Einzigartige Kommunikation zwischen Gehirn und Darm fördert Parkinson und andere neurologische Erkrankungen

„Um eindeutig zu testen, ob Makrophagen vom Gehirn in den Darm wandern, haben wir eine Methode entwickelt, mit der wir Zellen im Gehirn markieren und ihre Wanderung in andere Organe verfolgen können“, schildert Rhonda McFleder ihre Untersuchungen. „Unsere Ergebnisse deuten auf eine einzigartige Kommunikation zwischen Gehirn und Darm hin und lassen vermuten, dass diese Kommunikation an der Ausbreitung der Parkinson-Krankheit beteiligt ist.“ Prof. Dr. Chi Wang Ip, stellvertretender Klinikdirektor der Neurologischen Klinik und Poliklinik am UKW und Letztautor der Studie ergänzt eine weitere wichtige Entdeckung: „Wir haben gesehen, dass Makrophagen nicht nur bei Parkinson, sondern auch unter Kontrollbedingungen vom Gehirn in den Darm wandern, was den Befunden eine breitere Relevanz für andere neurologische Erkrankungen verleiht. So wie diese Zellen die Pathologie bei der Parkinson-Krankheit vorantreiben, können sie auch die Ausbreitung der Krankheit bei anderen neurologischen Erkrankungen fördern.“

Identifikation der Zellen bietet potenzielles therapeutisches Ziel

Wie geht es weiter? Der nächste Schritt bestehe Rhonda McFleder zufolge darin, diese wandernden Zellen vollständig zu charakterisieren und die sogenannten Homing-Moleküle zu identifizieren, welche diese Zellen in den Darm leiten. „Sobald wir diese Moleküle identifiziert haben, können wir Therapeutika entwickeln, die auf sie abzielen und hoffentlich den Krankheitsverlauf bei Parkinson und anderen neurologischen Erkrankungen aufhalten.“

Neben der Neurologischen Klinik und Poliklinik waren die Arbeitsgruppen von Janos Groh, Andreas Beilhack, Jörg Vogel, Antoine-Emmanuel Saliba, James Koprich, Jonathan Brotchie und Axel Pagenstecher an der Studie beteiligt.
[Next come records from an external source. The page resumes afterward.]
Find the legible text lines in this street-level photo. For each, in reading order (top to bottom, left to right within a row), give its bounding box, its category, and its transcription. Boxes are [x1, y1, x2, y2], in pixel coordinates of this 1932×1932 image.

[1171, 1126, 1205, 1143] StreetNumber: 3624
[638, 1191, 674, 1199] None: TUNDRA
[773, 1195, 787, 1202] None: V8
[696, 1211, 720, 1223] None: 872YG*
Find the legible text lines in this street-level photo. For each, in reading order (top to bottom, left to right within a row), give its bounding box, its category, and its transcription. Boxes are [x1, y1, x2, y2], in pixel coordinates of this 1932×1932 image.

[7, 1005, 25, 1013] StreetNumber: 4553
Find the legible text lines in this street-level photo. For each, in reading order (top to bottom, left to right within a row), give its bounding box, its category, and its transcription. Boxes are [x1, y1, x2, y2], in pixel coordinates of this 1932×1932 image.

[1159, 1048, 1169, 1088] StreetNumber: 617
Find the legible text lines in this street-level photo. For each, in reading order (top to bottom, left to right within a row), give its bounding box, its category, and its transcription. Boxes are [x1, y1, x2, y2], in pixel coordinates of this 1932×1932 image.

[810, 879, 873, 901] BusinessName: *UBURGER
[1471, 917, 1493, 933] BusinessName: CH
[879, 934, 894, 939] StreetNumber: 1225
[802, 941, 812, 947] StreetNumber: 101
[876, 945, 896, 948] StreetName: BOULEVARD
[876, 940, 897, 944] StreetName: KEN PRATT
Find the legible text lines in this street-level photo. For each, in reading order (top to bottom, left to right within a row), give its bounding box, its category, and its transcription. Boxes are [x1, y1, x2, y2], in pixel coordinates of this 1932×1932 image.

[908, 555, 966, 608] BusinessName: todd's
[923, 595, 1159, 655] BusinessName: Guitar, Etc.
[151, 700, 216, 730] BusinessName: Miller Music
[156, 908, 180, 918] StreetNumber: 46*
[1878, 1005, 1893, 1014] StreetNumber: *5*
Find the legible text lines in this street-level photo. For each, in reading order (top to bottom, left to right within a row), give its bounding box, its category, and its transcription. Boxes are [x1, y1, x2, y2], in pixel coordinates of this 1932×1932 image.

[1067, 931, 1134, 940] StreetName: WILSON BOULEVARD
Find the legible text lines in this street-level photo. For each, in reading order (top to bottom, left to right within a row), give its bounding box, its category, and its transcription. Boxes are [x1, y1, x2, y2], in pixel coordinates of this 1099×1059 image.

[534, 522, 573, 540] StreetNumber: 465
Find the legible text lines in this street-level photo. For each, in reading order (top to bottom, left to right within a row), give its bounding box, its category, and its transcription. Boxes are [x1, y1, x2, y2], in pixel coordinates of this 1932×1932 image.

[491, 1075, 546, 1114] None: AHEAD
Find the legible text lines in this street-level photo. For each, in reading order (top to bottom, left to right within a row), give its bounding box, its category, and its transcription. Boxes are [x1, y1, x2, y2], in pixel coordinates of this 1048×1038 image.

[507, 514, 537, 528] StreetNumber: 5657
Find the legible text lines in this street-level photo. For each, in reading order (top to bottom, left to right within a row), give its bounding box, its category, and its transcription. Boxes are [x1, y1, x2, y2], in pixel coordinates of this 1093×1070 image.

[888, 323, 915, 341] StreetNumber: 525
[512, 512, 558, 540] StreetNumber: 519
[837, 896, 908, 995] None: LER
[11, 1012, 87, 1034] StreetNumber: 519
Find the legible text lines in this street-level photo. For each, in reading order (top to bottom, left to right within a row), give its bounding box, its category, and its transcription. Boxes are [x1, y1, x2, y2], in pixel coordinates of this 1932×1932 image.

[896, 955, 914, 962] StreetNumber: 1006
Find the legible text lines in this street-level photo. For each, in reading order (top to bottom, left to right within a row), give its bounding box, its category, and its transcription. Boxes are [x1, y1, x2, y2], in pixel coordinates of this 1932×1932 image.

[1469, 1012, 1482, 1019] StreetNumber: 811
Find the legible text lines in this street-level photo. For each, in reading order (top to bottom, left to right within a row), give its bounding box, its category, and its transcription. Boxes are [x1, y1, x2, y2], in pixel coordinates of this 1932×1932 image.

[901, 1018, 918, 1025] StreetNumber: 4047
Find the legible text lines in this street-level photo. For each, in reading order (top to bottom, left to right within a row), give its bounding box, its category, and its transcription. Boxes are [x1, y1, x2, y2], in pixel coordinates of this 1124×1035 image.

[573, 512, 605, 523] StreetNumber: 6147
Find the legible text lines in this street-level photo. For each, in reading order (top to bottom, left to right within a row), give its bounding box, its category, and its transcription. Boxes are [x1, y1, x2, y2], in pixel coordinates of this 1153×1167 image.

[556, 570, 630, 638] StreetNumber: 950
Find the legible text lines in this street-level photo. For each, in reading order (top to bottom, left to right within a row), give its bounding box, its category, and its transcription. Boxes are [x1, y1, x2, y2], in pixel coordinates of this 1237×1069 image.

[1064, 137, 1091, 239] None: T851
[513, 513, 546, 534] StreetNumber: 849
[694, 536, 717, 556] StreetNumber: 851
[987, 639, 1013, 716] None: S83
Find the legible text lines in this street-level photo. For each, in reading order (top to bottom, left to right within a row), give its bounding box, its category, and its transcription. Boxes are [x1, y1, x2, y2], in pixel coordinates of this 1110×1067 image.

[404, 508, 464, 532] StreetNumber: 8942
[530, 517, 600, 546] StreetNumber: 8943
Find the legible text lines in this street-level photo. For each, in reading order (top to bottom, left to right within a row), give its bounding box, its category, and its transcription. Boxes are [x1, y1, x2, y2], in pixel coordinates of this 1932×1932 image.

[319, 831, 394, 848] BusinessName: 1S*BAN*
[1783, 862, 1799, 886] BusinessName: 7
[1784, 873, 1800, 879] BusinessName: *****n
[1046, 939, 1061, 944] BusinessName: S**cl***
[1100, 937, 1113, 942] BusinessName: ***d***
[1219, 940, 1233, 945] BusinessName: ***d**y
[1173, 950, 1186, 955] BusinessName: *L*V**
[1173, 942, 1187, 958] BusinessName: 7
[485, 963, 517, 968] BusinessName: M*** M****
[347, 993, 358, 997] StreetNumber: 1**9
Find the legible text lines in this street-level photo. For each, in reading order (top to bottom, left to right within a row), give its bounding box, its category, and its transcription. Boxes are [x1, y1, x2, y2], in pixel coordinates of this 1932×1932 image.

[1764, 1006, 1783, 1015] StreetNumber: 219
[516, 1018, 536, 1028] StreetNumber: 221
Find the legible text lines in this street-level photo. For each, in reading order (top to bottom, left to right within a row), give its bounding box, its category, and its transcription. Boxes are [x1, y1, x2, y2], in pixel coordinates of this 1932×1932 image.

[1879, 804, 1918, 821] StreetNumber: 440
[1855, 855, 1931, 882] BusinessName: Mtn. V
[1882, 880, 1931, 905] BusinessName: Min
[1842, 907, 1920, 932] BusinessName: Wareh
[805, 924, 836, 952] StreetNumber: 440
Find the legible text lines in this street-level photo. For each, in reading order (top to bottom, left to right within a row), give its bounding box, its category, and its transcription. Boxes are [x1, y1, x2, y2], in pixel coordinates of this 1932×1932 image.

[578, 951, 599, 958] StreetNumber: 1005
Das Projekt wurde unterstützt durch die Alexander von Humboldt-Stiftung (Stipendium Rhonda McFleder), das Bayerische Wirtschaftsministerium, die Deutsche Forschungsgemeinschaft (DFG), das Interdisziplinäre Zentrum für Klinische Forschung (IZKF) der Universität Würzburg, die Stiftung VERUM und das damalige EU-Förderprogramm für Forschung und Innovation Horizon 2020.